Donc nous arrivons en 2008 où je travaille sur mon premier album « Il le fallait ». Enfin. Je vais pouvoir présenter au public ma musique, ma vision des choses. J’ai écrit cet album dans un état d’esprit assez particulier. Il m’a permis de trouver mon style, entre l’humour et le plus sérieux. Tout est résumé dans ma chanson « Il le fallait » (faut aller écouter, lol, tu comprendras !).

Credits : Mblinkfotos

Le public l’accueille favorablement, c’est ainsi que je deviens officiellement Nasty Nesta

…et la suite appartient désormais à l’histoire. D’autres choix sont intervenus dans ma carrière, comme quitter une grande scène où Magic System ou Kassav (je m’en souviens plus vraiment) devait prester. Le CCC devait aussi passer sur scène. En attendant notre passage, on nous a demandé de quitter les loges, d’attendre dans le sable pour que les artistes internationaux soient installés. On s’est regardés et on s’est dit « FVCK ! ». On s’est tirés !

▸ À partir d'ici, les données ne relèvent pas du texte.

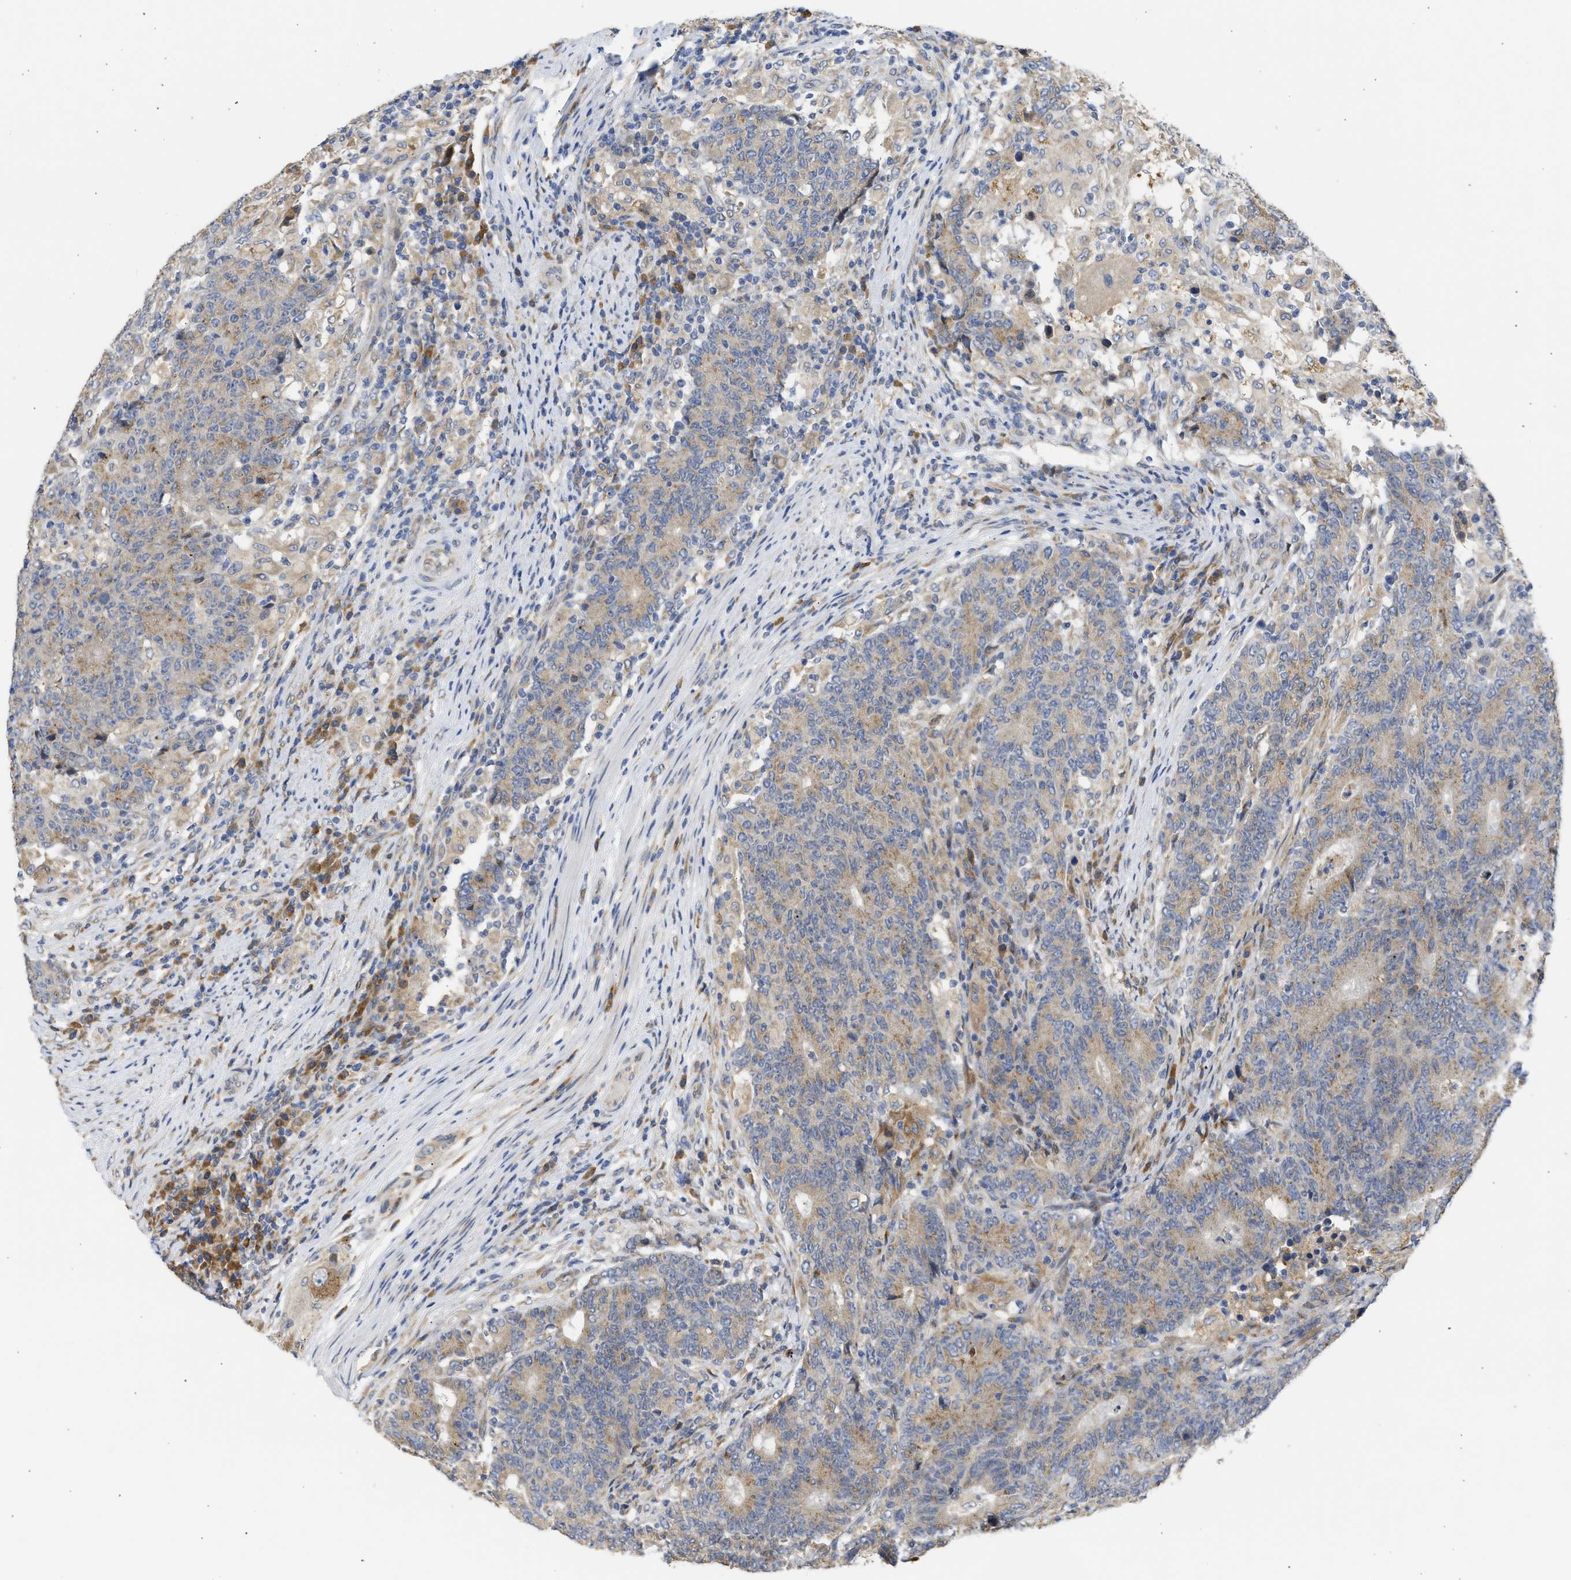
{"staining": {"intensity": "weak", "quantity": ">75%", "location": "cytoplasmic/membranous"}, "tissue": "colorectal cancer", "cell_type": "Tumor cells", "image_type": "cancer", "snomed": [{"axis": "morphology", "description": "Normal tissue, NOS"}, {"axis": "morphology", "description": "Adenocarcinoma, NOS"}, {"axis": "topography", "description": "Colon"}], "caption": "Tumor cells display low levels of weak cytoplasmic/membranous positivity in approximately >75% of cells in human adenocarcinoma (colorectal).", "gene": "TMED1", "patient": {"sex": "female", "age": 75}}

Sur les grands shows de ce genre, les artistes locaux sont sous payés et doivent « dégager » des loges parce que la star internationale vient. C’est inadmissible de traiter des artistes Béninois de la sorte au Bénin. Si nos collègues artistes ne disaient rien, nous, ça nous choquait de fou ! Et ça nous choquait encore plus qu’ils se plaignent entre nous mais se laissent faire…”C’est le pays qui est comme ça !” disaient ils. A l’époque, beaucoup de personnes ne comprenaient pas nos prises de positions et nous n’avions pas l’occasion d’en parler. Ce qui alimentait notre réputation sulfureuse. Ça nous a valu un boycott de plusieurs scènes mais je suis encore vivant pour le raconter, donc ça tue pas !

Cette anecdote pour dire : Tu peux avoir raison et faire un choix juste mais sur le moment personne ne te comprendra et on t’attaquera pour ça. On te boycottera même. Si ton choix est juste, et si tu continues à travailler, le temps te donnera raison. Pour la petite histoire, nous avons retravaillé quelques années plus tard dans de meilleures conditions avec les organisateurs de ce show, ça ne s’est encore pas bien terminé mais c’est pour d’autres raisons. Nous gardons néanmoins de bonnes relations avec eux.

Leçon numéro 3 : La réussite nécessite des sacrifices 

Quand ton album sort, tu espères qu’il va tout péter, que ta vie va changer du tout au tout, bah en fait…ce n’est pas totalement ça. Ta vie change, les regards changent sur toi, on te reconnait, tu te vois à la TV, on t’invite sur des shows, tu as droit aux honneurs. Presque tout est gratuit : l’alcool, les filles… C’est le bon côté des choses.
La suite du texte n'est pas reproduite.